Friday, July 08, 2005

nuit sans liliana

Des chasseurs sont revenus dans la soirée et ont garé leurs véhicules cabossés devant la maison de l’un d’entre eux. Laurine a vu le sang sur les poignées des portières et ce sang l’empêche de dormir. Elle sait que dans l’estuaire de la Loire, beaucoup de chasseurs sont fiers de ne jamais se séparer de leur fusil et de braver les lois protégeant les espèces en voie de disparition.

Pourquoi Liliana n’est-elle pas rentrée ?

Ils parlent en tordant la bouche et sont si gros. L’un d’entre eux a eu quelque peine à descendre de sa voiture et d’autres l’ont aidé. Tous riaient bruyamment.

Liliana !

Des gouttes de sang tombaient une à une régulièrement du coffre de la plus grosse des voitures où attendaient deux chiens énormes.

Liliana !!

Le silence de la maison est tel que Laurine pourrait retrouver dans l’obscurité tous les réveils, toutes les montres, pendules et horloges de la cave au grenier rien qu’au bruit. Au loin, la corne d’un navire qui remonte la Loire. C’est marée haute. Puis ce sont les piaulements réguliers des petits affamés d’un couple de moyens-ducs qui nichent non loin dans un bouquet de chênes. Laurine pense à Antoine. Comment le prévenir ?

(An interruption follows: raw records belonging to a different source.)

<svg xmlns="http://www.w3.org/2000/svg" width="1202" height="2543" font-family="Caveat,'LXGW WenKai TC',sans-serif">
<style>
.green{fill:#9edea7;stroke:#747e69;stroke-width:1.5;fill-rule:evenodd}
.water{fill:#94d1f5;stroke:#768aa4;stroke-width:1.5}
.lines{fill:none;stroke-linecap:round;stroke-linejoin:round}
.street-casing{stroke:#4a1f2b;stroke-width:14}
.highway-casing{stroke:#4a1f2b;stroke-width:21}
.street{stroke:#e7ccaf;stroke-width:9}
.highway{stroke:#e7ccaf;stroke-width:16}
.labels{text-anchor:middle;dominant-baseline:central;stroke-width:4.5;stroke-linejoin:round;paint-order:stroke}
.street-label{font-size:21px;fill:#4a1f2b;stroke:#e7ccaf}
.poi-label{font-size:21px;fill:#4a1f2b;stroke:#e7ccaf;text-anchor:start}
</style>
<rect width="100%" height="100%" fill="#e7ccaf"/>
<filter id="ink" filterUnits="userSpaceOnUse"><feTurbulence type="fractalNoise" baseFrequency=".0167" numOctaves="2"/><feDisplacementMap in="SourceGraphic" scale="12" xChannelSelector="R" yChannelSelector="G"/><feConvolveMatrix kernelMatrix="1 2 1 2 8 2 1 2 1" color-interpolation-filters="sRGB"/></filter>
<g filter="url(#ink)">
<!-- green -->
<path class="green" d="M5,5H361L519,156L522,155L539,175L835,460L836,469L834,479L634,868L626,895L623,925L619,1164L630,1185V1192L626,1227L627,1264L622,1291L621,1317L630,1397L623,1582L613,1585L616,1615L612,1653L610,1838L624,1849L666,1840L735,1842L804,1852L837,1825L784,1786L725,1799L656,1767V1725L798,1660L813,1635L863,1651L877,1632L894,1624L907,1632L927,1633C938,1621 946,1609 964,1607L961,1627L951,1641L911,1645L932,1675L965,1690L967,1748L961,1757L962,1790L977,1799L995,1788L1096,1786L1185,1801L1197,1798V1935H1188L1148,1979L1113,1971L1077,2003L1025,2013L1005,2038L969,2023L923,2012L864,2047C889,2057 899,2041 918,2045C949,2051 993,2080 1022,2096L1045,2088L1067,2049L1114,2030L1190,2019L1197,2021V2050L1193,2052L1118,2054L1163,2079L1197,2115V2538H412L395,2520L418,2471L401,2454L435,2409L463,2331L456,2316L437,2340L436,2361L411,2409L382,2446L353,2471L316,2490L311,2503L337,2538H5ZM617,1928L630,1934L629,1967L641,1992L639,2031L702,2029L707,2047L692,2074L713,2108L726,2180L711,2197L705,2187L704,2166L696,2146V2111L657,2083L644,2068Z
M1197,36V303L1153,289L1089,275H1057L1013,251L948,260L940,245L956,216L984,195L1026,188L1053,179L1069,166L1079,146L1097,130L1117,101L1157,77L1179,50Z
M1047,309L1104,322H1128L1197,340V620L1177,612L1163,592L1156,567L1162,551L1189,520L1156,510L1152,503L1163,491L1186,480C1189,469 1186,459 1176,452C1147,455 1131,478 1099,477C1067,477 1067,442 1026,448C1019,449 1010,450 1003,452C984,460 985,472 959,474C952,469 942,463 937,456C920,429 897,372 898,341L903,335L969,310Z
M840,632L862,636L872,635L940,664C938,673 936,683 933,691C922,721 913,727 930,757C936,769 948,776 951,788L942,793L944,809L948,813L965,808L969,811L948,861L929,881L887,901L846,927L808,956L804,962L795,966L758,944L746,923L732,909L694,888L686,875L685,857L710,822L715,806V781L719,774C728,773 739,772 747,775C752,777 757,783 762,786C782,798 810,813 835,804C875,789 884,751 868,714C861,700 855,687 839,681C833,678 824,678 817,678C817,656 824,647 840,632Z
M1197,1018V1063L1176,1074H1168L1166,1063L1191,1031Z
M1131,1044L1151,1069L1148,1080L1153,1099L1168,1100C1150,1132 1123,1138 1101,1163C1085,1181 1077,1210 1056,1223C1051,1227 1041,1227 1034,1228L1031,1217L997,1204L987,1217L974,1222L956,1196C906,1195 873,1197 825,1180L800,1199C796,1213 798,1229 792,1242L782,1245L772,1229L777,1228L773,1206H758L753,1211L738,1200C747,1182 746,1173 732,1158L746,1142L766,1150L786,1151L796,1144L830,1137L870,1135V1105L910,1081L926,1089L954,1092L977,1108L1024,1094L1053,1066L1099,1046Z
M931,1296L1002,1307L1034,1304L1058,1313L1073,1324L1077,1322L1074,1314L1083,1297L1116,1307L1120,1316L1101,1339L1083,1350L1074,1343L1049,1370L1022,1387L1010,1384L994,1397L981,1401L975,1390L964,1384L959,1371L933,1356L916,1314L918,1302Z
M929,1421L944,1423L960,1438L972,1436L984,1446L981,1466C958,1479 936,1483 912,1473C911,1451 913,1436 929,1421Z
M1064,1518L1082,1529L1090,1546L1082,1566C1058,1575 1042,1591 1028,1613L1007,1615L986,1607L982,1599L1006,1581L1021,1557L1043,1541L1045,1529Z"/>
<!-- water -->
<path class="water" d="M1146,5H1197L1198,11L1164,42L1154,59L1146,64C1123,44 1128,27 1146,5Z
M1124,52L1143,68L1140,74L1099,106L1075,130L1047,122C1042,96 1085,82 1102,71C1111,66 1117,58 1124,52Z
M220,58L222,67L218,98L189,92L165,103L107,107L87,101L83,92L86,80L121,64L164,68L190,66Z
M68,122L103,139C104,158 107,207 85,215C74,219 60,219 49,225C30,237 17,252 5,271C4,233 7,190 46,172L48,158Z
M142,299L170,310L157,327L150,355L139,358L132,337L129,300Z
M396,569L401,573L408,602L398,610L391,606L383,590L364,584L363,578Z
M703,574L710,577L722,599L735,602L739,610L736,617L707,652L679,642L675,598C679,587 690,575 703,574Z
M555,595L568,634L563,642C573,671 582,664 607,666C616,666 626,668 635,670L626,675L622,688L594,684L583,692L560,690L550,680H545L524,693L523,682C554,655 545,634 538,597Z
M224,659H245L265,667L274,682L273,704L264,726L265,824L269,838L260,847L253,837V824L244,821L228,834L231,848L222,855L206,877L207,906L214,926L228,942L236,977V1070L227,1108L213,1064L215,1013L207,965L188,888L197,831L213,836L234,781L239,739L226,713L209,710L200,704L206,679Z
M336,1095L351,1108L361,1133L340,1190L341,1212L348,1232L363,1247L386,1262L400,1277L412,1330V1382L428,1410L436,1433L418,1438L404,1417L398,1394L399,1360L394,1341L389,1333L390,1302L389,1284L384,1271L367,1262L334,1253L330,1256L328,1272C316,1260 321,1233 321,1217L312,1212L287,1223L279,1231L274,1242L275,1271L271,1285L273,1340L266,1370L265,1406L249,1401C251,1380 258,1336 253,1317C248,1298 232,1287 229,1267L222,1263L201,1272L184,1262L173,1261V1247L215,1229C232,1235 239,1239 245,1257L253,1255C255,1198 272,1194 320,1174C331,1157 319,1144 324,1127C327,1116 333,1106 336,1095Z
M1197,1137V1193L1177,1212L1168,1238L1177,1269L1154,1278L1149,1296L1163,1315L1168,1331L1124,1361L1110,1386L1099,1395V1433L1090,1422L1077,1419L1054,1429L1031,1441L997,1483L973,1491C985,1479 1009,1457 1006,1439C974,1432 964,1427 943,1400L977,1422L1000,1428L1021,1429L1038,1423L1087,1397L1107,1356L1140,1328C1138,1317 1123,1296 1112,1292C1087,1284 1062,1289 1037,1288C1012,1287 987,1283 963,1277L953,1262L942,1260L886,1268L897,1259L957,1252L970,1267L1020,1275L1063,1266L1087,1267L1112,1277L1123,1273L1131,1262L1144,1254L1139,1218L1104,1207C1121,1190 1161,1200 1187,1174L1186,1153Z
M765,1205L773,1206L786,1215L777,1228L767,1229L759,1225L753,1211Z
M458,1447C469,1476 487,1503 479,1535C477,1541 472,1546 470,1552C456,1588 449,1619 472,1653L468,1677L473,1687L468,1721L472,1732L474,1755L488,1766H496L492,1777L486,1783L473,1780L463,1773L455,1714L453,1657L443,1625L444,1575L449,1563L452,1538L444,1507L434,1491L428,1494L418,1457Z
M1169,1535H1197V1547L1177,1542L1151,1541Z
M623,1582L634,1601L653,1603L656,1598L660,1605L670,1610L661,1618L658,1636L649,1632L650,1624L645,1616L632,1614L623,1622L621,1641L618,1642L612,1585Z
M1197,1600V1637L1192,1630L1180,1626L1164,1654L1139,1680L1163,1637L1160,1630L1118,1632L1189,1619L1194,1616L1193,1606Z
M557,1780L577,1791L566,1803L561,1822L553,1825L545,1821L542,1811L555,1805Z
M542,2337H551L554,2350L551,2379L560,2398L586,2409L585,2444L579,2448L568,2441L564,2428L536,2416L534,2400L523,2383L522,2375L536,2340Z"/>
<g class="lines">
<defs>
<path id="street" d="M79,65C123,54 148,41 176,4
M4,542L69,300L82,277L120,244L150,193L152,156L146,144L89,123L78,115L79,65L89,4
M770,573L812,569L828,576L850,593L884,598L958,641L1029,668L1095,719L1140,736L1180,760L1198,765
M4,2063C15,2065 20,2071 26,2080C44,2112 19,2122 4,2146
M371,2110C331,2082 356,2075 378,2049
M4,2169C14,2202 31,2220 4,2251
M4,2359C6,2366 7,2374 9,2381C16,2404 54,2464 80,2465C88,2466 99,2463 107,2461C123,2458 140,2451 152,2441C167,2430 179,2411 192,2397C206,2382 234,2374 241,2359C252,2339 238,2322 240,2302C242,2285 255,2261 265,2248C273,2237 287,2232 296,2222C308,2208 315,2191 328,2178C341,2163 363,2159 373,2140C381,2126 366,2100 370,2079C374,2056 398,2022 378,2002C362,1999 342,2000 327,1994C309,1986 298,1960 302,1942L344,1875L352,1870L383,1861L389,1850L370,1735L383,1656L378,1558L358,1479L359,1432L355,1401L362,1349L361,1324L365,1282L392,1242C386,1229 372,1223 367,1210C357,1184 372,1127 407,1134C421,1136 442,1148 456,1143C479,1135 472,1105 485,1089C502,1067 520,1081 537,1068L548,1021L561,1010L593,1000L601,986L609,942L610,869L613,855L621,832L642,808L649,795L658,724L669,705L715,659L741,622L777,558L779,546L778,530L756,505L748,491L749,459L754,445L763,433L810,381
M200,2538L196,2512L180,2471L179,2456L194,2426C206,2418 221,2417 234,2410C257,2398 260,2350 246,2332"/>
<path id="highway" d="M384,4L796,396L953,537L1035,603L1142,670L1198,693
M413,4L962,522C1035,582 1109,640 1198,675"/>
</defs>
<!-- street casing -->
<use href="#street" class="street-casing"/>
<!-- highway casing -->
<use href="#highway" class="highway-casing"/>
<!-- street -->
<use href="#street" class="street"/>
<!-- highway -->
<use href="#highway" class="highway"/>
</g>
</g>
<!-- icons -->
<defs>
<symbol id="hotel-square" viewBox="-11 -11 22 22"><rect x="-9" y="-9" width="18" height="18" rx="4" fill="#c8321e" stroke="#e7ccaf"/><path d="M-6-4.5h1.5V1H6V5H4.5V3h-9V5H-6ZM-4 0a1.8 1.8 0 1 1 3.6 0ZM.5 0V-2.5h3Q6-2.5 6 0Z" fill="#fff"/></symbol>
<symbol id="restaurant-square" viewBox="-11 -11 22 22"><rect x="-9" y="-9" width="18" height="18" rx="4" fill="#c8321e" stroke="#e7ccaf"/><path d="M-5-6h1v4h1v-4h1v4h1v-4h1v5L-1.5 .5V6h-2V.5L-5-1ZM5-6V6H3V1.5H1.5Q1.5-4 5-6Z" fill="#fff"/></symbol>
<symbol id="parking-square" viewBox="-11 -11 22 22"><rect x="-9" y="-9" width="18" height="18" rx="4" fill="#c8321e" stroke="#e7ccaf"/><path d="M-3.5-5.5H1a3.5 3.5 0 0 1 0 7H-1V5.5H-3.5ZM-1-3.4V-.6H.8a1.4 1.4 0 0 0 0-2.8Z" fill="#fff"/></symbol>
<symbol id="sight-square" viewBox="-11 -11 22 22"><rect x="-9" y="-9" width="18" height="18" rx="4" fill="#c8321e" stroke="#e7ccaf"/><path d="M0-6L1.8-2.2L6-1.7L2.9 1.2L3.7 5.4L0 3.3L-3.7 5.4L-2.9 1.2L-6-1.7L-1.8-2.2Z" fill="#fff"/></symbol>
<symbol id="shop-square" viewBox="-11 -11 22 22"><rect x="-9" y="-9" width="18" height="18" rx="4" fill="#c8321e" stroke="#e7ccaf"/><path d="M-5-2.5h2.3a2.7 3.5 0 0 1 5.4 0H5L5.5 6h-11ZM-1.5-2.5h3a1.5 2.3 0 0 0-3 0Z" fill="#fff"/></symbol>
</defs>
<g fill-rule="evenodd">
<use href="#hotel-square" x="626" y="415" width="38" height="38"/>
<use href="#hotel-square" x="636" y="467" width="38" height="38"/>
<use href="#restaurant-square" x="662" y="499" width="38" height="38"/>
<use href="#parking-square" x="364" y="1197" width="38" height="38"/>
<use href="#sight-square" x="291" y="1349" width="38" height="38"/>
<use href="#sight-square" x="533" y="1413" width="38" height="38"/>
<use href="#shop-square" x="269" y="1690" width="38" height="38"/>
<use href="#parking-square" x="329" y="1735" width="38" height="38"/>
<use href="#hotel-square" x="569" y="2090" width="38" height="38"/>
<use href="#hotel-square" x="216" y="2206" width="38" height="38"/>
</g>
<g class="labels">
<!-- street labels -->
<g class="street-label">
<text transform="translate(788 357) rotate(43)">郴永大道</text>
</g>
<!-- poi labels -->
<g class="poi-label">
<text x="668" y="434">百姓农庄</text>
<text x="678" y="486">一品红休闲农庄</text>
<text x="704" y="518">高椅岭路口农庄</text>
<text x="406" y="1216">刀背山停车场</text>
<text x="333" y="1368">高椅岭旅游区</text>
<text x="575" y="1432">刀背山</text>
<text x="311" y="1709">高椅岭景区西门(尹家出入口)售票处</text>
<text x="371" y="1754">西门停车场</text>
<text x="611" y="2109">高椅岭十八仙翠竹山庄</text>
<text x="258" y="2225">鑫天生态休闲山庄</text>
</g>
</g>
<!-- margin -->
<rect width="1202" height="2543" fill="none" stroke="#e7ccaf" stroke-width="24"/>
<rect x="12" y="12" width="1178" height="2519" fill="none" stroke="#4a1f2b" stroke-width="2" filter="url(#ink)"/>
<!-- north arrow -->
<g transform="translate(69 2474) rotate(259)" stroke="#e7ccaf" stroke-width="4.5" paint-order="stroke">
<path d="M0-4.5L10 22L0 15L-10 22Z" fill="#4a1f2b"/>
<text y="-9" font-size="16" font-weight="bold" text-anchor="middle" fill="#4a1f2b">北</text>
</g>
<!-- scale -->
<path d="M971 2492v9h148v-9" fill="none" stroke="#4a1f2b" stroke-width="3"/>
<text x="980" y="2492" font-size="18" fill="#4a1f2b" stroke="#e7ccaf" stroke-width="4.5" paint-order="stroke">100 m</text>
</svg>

Dans la rue de Grissac à Saint-Jean de Boiseau, le téléphone est toujours coupé. Laurine ignore le nouveau numéro du portable de son papa. Le pont de Cheviré est interdit aux piétons et aux cyclistes et de toute façon il est trop loin.

Un autre coup de corne lui parvient de la Loire. Laurine voit les bateaux des pêcheurs de civelle et les canots amarrés près du bac. Mais oui, bien sûr, c’est la solution. Elle s’habille rapidement, sort de la maison en courant, et cherche une embarcation, une petite, avec des rames. La marée montante va l’emporter à l’extérieur du méandre, contre les appontements sud, ceux contre lesquels le bac effectue ses stations tous les quarts d’heure, au grand jour.

A dix ans, Laurine n’a pas assez de force pour tirer sur la rame, elle pagaie, elle guide le bateau porté par le courant. Elle distingue les grands arbres qui se rapprochent, éclairés par une lune laiteuse et blafarde. De la rive qu’elle vient de quitter, des aboiements sonores et des claquements de portières lui parviennent.

Papa, Liliana, j’arrive !

Au milieu du fleuve, des reflets pulvérisés dansent dans les remous noirs. Le vent apporte des stridences étouffées de la ville, bruits de trains, roulements de camions, sonneries lointaines. En aval, dans le méandre suivant, la haute silhouette de la tour à plomb de Couëron se détache sur une tapisserie de haute lice trempée d’encre de chine, aussi trouée d’étincelles que la cible de carton qu’un militaire vient de cribler dans un stand de tir.

La fillette saute de la barque, la traîne dans la vase, et ses bottines font des bruits de succion.